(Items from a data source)
===

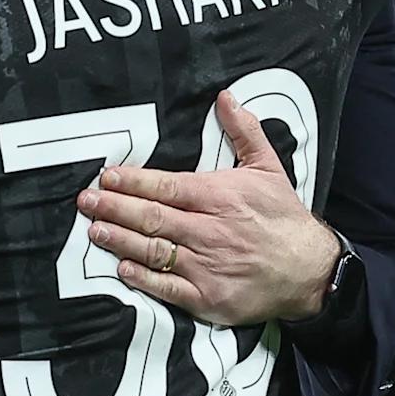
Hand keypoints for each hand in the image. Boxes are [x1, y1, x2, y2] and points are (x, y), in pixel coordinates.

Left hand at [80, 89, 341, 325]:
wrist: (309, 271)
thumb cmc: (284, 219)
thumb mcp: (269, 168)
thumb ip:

===

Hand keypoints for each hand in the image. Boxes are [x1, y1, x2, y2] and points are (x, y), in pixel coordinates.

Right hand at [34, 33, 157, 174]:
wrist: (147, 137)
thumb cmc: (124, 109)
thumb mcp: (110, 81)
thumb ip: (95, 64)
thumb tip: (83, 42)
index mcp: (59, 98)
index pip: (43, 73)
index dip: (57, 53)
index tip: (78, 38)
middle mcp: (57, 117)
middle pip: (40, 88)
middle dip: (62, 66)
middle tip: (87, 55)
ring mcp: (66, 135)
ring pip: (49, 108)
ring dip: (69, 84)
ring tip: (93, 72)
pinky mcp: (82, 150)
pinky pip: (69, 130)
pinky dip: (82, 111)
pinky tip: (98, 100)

===

Take the entries above and copy out all lines with the string "hand".

Hand keypoints for each hand in the image. Boxes are [x1, y1, x2, y2] and points are (x, y), in pixel coordinates.
Left hand at [80, 89, 341, 325]:
Hand keypoints for each hand in the image. Boxes are [x1, y1, x2, y2] and points are (x, y), in pixel coordinates.
Right hand at [34, 33, 157, 174]:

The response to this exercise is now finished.